(Chart understanding data)
- - - - - - -
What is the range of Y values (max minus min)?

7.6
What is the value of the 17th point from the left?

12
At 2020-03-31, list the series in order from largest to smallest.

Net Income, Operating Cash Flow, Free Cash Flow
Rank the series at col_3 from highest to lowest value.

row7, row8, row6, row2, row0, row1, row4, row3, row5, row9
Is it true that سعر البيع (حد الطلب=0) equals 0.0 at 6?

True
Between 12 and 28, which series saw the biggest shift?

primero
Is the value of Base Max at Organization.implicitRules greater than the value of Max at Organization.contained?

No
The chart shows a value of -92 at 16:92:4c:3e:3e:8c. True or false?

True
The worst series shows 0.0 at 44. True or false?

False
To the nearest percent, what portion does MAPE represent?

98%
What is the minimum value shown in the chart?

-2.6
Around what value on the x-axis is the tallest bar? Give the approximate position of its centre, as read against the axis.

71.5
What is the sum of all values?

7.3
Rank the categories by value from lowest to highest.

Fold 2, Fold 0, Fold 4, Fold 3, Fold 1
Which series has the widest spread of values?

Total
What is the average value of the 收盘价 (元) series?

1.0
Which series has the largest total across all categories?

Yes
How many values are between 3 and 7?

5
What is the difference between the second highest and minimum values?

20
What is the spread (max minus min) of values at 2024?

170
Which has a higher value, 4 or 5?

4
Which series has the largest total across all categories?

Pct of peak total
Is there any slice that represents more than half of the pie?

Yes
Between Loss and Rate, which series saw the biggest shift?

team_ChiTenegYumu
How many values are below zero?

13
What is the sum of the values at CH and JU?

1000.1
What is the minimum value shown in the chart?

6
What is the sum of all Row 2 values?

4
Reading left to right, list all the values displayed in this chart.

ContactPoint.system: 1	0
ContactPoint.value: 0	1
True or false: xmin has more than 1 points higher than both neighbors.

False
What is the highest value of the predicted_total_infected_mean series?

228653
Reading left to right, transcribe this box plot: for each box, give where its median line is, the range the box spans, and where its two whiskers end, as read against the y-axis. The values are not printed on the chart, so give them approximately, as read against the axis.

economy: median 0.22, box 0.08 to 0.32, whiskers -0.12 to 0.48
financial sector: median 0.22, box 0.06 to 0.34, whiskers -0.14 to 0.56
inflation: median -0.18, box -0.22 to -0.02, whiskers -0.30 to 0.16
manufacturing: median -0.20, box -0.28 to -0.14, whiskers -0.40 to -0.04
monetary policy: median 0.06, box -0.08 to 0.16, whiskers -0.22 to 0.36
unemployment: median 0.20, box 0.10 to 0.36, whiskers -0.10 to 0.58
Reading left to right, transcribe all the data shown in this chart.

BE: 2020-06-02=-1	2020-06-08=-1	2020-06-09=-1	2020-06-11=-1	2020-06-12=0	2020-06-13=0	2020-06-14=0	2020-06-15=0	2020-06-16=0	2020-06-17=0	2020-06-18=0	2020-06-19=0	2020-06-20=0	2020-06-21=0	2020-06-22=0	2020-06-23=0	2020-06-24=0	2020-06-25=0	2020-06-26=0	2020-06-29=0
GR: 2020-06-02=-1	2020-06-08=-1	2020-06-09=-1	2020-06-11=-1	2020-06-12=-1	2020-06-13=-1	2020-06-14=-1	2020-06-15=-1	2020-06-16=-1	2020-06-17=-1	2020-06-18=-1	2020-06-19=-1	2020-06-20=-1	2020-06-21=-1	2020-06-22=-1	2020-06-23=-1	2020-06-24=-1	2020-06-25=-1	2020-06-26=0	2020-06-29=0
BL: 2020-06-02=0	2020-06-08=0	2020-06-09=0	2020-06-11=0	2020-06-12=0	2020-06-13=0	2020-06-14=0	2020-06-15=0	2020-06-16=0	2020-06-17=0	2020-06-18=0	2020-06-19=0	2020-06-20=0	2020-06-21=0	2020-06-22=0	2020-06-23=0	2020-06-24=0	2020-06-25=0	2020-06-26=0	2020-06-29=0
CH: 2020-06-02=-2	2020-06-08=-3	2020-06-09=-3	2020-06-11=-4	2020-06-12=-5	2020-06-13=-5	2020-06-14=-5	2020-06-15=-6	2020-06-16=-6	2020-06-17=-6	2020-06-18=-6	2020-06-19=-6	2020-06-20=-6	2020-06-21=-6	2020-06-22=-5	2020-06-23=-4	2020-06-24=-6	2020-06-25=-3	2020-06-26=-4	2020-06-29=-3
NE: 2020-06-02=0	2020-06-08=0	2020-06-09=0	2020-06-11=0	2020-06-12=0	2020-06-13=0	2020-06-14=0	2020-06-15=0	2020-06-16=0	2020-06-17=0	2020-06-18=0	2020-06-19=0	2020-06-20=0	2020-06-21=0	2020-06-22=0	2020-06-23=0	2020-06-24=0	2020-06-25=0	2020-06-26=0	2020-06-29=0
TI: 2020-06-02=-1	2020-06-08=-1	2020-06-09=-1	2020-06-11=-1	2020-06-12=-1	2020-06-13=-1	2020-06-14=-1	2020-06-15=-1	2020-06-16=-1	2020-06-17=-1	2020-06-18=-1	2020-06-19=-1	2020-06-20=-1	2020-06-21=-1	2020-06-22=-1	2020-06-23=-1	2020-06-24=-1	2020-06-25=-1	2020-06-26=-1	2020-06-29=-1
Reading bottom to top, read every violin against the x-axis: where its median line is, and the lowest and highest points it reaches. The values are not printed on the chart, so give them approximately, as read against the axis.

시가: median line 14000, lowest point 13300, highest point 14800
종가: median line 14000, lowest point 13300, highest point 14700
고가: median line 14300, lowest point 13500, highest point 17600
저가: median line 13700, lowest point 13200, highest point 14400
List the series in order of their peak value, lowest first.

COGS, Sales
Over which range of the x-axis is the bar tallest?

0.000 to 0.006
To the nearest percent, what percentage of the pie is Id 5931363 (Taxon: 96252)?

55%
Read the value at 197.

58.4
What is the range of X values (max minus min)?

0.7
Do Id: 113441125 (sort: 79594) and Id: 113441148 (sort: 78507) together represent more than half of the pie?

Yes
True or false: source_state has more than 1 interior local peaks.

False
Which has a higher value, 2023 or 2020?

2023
- - - - - - -
Convert every line of the items above into a JSON list of strings, one string per line, omitting blank lines.

[
  "What is the range of Y values (max minus min)?",
  "7.6",
  "What is the value of the 17th point from the left?",
  "12",
  "At 2020-03-31, list the series in order from largest to smallest.",
  "Net Income, Operating Cash Flow, Free Cash Flow",
  "Rank the series at col_3 from highest to lowest value.",
  "row7, row8, row6, row2, row0, row1, row4, row3, row5, row9",
  "Is it true that سعر البيع (حد الطلب=0) equals 0.0 at 6?",
  "True",
  "Between 12 and 28, which series saw the biggest shift?",
  "primero",
  "Is the value of Base Max at Organization.implicitRules greater than the value of Max at Organization.contained?",
  "No",
  "The chart shows a value of -92 at 16:92:4c:3e:3e:8c. True or false?",
  "True",
  "The worst series shows 0.0 at 44. True or false?",
  "False",
  "To the nearest percent, what portion does MAPE represent?",
  "98%",
  "What is the minimum value shown in the chart?",
  "-2.6",
  "Around what value on the x-axis is the tallest bar? Give the approximate position of its centre, as read against the axis.",
  "71.5",
  "What is the sum of all values?",
  "7.3",
  "Rank the categories by value from lowest to highest.",
  "Fold 2, Fold 0, Fold 4, Fold 3, Fold 1",
  "Which series has the widest spread of values?",
  "Total",
  "What is the average value of the 收盘价 (元) series?",
  "1.0",
  "Which series has the largest total across all categories?",
  "Yes",
  "How many values are between 3 and 7?",
  "5",
  "What is the difference between the second highest and minimum values?",
  "20",
  "What is the spread (max minus min) of values at 2024?",
  "170",
  "Which has a higher value, 4 or 5?",
  "4",
  "Which series has the largest total across all categories?",
  "Pct of peak total",
  "Is there any slice that represents more than half of the pie?",
  "Yes",
  "Between Loss and Rate, which series saw the biggest shift?",
  "team_ChiTenegYumu",
  "How many values are below zero?",
  "13",
  "What is the sum of the values at CH and JU?",
  "1000.1",
  "What is the minimum value shown in the chart?",
  "6",
  "What is the sum of all Row 2 values?",
  "4",
  "Reading left to right, list all the values displayed in this chart.",
  "ContactPoint.system: 1\t0",
  "ContactPoint.value: 0\t1",
  "True or false: xmin has more than 1 points higher than both neighbors.",
  "False",
  "What is the highest value of the predicted_total_infected_mean series?",
  "228653",
  "Reading left to right, transcribe this box plot: for each box, give where its median line is, the range the box spans, and where its two whiskers end, as read against the y-axis. The values are not printed on the chart, so give them approximately, as read against the axis.",
  "economy: median 0.22, box 0.08 to 0.32, whiskers -0.12 to 0.48",
  "financial sector: median 0.22, box 0.06 to 0.34, whiskers -0.14 to 0.56",
  "inflation: median -0.18, box -0.22 to -0.02, whiskers -0.30 to 0.16",
  "manufacturing: median -0.20, box -0.28 to -0.14, whiskers -0.40 to -0.04",
  "monetary policy: median 0.06, box -0.08 to 0.16, whiskers -0.22 to 0.36",
  "unemployment: median 0.20, box 0.10 to 0.36, whiskers -0.10 to 0.58",
  "Reading left to right, transcribe all the data shown in this chart.",
  "BE: 2020-06-02=-1\t2020-06-08=-1\t2020-06-09=-1\t2020-06-11=-1\t2020-06-12=0\t2020-06-13=0\t2020-06-14=0\t2020-06-15=0\t2020-06-16=0\t2020-06-17=0\t2020-06-18=0\t2020-06-19=0\t2020-06-20=0\t2020-06-21=0\t2020-06-22=0\t2020-06-23=0\t2020-06-24=0\t2020-06-25=0\t2020-06-26=0\t2020-06-29=0",
  "GR: 2020-06-02=-1\t2020-06-08=-1\t2020-06-09=-1\t2020-06-11=-1\t2020-06-12=-1\t2020-06-13=-1\t2020-06-14=-1\t2020-06-15=-1\t2020-06-16=-1\t2020-06-17=-1\t2020-06-18=-1\t2020-06-19=-1\t2020-06-20=-1\t2020-06-21=-1\t2020-06-22=-1\t2020-06-23=-1\t2020-06-24=-1\t2020-06-25=-1\t2020-06-26=0\t2020-06-29=0",
  "BL: 2020-06-02=0\t2020-06-08=0\t2020-06-09=0\t2020-06-11=0\t2020-06-12=0\t2020-06-13=0\t2020-06-14=0\t2020-06-15=0\t2020-06-16=0\t2020-06-17=0\t2020-06-18=0\t2020-06-19=0\t2020-06-20=0\t2020-06-21=0\t2020-06-22=0\t2020-06-23=0\t2020-06-24=0\t2020-06-25=0\t2020-06-26=0\t2020-06-29=0",
  "CH: 2020-06-02=-2\t2020-06-08=-3\t2020-06-09=-3\t2020-06-11=-4\t2020-06-12=-5\t2020-06-13=-5\t2020-06-14=-5\t2020-06-15=-6\t2020-06-16=-6\t2020-06-17=-6\t2020-06-18=-6\t2020-06-19=-6\t2020-06-20=-6\t2020-06-21=-6\t2020-06-22=-5\t2020-06-23=-4\t2020-06-24=-6\t2020-06-25=-3\t2020-06-26=-4\t2020-06-29=-3",
  "NE: 2020-06-02=0\t2020-06-08=0\t2020-06-09=0\t2020-06-11=0\t2020-06-12=0\t2020-06-13=0\t2020-06-14=0\t2020-06-15=0\t2020-06-16=0\t2020-06-17=0\t2020-06-18=0\t2020-06-19=0\t2020-06-20=0\t2020-06-21=0\t2020-06-22=0\t2020-06-23=0\t2020-06-24=0\t2020-06-25=0\t2020-06-26=0\t2020-06-29=0",
  "TI: 2020-06-02=-1\t2020-06-08=-1\t2020-06-09=-1\t2020-06-11=-1\t2020-06-12=-1\t2020-06-13=-1\t2020-06-14=-1\t2020-06-15=-1\t2020-06-16=-1\t2020-06-17=-1\t2020-06-18=-1\t2020-06-19=-1\t2020-06-20=-1\t2020-06-21=-1\t2020-06-22=-1\t2020-06-23=-1\t2020-06-24=-1\t2020-06-25=-1\t2020-06-26=-1\t2020-06-29=-1",
  "Reading bottom to top, read every violin against the x-axis: where its median line is, and the lowest and highest points it reaches. The values are not printed on the chart, so give them approximately, as read against the axis.",
  "시가: median line 14000, lowest point 13300, highest point 14800",
  "종가: median line 14000, lowest point 13300, highest point 14700",
  "고가: median line 14300, lowest point 13500, highest point 17600",
  "저가: median line 13700, lowest point 13200, highest point 14400",
  "List the series in order of their peak value, lowest first.",
  "COGS, Sales",
  "Over which range of the x-axis is the bar tallest?",
  "0.000 to 0.006",
  "To the nearest percent, what percentage of the pie is Id 5931363 (Taxon: 96252)?",
  "55%",
  "Read the value at 197.",
  "58.4",
  "What is the range of X values (max minus min)?",
  "0.7",
  "Do Id: 113441125 (sort: 79594) and Id: 113441148 (sort: 78507) together represent more than half of the pie?",
  "Yes",
  "True or false: source_state has more than 1 interior local peaks.",
  "False",
  "Which has a higher value, 2023 or 2020?",
  "2023"
]